## PASSAGE SHOWN
Localization has been a problem in robotics since its inception, and while the problem is not new, multiple techniques have been developed throughout the years. The Probabilistic Robotics textbook best describes these techniques, as well as the various types of localization problems. There are several types of localization situations that are dependent on the initial information that is available. They are as follows:

Position tracking- The initial robot pose is known. The surrounding environment is not accounted for.

Global localization- The initial robot pose is unknown. The environment is known.

Kidnapped robot problem- The initial robot pose and environment are unknown.

For this project we will be looking at a global localization problem, where the initial pose of the robot and a map of the environment is given. The robot does not know where it is in this environment. This process will be simplified by the fact that our given environment will be static, without any objects that change position and rotation over time. There are multiple methods to solve a global localization situation, all of which are variations of the Bayes filter. The two most well-known approaches are grid localization and the popular Monte Carlo localization.

Monte Carlo Localization

To tackle global localization, we used Monte Carlo Localization (MCL) via a particle filter. The basic concept of MCL can be described in 4 steps:

Generate Particles
Measure likelihood
Resample
Apply odometry
Repeat steps 2-4

This algorithm can be furthered visualized and explained by a simple 1-dimensional situation. The following figures were derived from Probabilistic Robotics [1].

Before beginning the MCL algorithm, particles have to be randomly generated in the system. Particles are initialized with a uniform distribution, with the robot having an equal likelihood of being at each particle.

After generating the initial set of particles, sensor data is taken from the robot. The resulting data is compared to the estimated sensor data of each particle. From this comparison, the likelihood the robot is at each at particle is calculated. From these calculations, a probability density function is calculated based on the probability of the robot being at each location. The PDF is then normalized to ensure it sums to one. As shown in the figure above, the probability and likelihood the robot is in front of each a door spikes in front of each door, since this is a notable feature that the robot is able to sense. If, for example, the robot was in front of the brick wall, the probabilities and likelihoods would be distributed across the wall and not in front of the doors, since these features share no similarities (for the sake of this example).

A new set of particles are generated using the PDF from the previous step. In Figure (c), this can be seen by the non-uniform distribution of particles on the graph below in the image. In Figure (a), when the particles were initialized, they were uniformly distributed across the environment, but as more information is gained, the distribution begins to lack uniformity. This highlights one of the many benefits of MCL: its use of Bayesian statistics to update probability throughout the duration of the function. This benefit means that as the program continues, the continuous updating of probability will help the new sets of particles further concentrate towards the robot. .

The other factor highlighted here is the use of odometry to in the generation of new particles. As shown above, the particles are slightly offset from the door. This is because sensors have indicated the robot has move forward a set distance, so the particles act accordingly.

As we did before, the likelihood of the robot being at each particle is calculated and used to form a PDF. One thign to note is that the p(z|x) graph looks identifcal to the stage 2 graph above, however the distrubution of particles is no longer uniform. This means that the regeneration of particles will now be more heavily focused on the actual location of the robot.

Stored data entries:

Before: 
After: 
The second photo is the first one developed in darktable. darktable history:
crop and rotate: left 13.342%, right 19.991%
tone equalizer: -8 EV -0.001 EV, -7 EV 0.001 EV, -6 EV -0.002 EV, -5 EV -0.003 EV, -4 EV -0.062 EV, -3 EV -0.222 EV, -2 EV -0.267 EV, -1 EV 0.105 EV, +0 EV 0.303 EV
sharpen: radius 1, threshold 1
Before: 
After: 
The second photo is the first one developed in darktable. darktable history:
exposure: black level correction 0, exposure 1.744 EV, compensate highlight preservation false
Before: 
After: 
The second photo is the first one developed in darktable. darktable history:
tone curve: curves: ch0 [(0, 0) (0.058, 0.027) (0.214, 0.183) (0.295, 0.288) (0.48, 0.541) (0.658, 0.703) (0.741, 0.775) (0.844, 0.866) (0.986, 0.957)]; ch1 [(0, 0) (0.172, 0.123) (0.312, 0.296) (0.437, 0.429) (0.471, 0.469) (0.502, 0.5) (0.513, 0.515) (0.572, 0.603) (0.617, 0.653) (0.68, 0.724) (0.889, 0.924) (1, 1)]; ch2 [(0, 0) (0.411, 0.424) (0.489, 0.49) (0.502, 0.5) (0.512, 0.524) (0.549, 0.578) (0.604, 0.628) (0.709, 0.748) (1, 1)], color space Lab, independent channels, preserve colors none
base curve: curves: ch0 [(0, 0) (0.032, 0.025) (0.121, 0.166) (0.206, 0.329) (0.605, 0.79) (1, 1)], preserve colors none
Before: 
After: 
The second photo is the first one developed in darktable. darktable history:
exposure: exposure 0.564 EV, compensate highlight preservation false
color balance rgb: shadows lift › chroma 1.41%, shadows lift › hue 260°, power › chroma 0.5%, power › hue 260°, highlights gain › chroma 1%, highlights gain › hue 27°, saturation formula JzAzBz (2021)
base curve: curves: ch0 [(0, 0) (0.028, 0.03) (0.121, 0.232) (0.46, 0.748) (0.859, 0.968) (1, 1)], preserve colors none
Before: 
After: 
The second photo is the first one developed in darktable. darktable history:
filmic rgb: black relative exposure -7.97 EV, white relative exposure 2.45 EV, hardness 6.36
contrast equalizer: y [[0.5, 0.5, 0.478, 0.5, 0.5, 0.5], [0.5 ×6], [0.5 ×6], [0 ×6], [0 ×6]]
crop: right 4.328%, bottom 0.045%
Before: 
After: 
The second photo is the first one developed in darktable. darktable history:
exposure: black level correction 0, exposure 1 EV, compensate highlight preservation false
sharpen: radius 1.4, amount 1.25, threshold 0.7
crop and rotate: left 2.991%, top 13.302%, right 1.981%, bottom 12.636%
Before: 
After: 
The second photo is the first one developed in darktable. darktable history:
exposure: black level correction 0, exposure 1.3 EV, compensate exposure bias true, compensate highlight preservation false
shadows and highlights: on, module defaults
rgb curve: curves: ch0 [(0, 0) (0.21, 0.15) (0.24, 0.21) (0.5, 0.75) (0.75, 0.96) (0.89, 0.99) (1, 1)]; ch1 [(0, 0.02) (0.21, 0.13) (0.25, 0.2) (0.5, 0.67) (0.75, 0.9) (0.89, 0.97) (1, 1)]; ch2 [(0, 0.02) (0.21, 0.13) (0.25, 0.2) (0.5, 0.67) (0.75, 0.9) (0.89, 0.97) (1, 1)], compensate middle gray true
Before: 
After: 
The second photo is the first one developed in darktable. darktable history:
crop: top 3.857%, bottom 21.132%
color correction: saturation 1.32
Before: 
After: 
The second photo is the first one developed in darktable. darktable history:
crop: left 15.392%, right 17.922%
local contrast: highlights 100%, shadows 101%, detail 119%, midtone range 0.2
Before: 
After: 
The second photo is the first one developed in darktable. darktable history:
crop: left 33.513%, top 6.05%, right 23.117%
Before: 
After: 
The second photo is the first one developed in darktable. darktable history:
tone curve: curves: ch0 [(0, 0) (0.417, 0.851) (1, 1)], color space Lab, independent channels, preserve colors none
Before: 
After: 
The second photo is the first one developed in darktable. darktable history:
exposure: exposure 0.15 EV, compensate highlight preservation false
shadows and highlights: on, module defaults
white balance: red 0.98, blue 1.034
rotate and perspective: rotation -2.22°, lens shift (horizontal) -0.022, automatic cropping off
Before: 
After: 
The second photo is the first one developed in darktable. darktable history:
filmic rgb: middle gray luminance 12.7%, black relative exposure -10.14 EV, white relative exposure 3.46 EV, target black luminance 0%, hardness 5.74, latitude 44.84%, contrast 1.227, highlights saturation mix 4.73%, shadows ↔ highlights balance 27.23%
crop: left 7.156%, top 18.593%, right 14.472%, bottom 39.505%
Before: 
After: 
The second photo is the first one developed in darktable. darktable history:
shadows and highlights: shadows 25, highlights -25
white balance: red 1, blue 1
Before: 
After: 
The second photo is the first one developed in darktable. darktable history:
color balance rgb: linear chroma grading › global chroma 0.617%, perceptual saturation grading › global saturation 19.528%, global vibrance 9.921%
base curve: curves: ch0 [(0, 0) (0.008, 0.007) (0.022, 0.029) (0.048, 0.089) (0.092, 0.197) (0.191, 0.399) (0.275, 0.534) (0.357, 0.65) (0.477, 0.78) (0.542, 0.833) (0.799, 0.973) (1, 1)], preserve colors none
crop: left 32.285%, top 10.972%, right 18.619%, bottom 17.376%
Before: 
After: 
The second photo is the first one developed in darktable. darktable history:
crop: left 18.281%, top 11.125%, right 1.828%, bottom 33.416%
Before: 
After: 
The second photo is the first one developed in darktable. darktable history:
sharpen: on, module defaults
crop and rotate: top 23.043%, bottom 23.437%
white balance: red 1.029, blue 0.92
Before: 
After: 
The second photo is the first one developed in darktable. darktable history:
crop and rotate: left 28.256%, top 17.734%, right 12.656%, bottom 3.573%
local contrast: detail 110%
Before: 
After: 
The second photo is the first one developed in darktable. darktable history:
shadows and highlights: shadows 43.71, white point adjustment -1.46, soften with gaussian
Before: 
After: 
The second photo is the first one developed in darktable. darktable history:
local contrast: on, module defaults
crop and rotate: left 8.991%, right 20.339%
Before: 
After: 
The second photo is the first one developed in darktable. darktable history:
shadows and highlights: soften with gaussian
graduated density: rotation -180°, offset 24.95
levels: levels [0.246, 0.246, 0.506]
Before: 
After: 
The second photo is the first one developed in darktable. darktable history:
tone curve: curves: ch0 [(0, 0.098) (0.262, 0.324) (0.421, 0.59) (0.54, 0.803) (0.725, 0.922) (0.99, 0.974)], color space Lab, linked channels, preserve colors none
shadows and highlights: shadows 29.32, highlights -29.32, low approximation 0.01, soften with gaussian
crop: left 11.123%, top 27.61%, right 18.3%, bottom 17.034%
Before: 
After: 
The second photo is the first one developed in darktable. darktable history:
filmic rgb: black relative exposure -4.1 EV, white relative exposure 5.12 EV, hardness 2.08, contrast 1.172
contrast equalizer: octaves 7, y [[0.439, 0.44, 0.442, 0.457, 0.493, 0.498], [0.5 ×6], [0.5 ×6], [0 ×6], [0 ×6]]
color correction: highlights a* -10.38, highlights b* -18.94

## PROBLEM SET
**a)** According to the localization passage, how are particles initialized before the Monte Carlo Localization algorithm begins?
**b)** From the localization passage, quote the stretch from "Before beginning the" through "at each particle.".

## THE RESULTS
**a)** They are initialized with a uniform distribution, so the robot has an equal likelihood of being at each particle.

**b)**
Before beginning the MCL algorithm, particles have to be randomly generated in the system. Particles are initialized with a uniform distribution, with the robot having an equal likelihood of being at each particle.